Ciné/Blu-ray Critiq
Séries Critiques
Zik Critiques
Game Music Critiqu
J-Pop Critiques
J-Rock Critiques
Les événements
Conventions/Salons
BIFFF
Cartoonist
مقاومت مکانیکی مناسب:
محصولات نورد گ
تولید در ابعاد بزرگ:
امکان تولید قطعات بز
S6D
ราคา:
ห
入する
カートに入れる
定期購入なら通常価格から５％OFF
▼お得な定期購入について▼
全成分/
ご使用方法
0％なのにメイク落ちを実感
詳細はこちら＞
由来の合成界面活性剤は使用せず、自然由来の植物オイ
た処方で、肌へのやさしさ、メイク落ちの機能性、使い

--*--

— WORK INSTRUCTIONS —
Write out every line of text in the data above as a numbered list, leaving out any blank lines.

— SOLUTION —
1. Ciné/Blu-ray Critiq
2. Séries Critiques
3. Zik Critiques
4. Game Music Critiqu
5. J-Pop Critiques
6. J-Rock Critiques
7. Les événements
8. Conventions/Salons
9. BIFFF
10. Cartoonist
11. مقاومت مکانیکی مناسب:
12. محصولات نورد گ
13. تولید در ابعاد بزرگ:
14. امکان تولید قطعات بز
15. S6D
16. ราคา:
17. ห
18. 入する
19. カートに入れる
20. 定期購入なら通常価格から５％OFF
21. ▼お得な定期購入について▼
22. 全成分/
23. ご使用方法
24. 0％なのにメイク落ちを実感
25. 詳細はこちら＞
26. 由来の合成界面活性剤は使用せず、自然由来の植物オイ
27. た処方で、肌へのやさしさ、メイク落ちの機能性、使い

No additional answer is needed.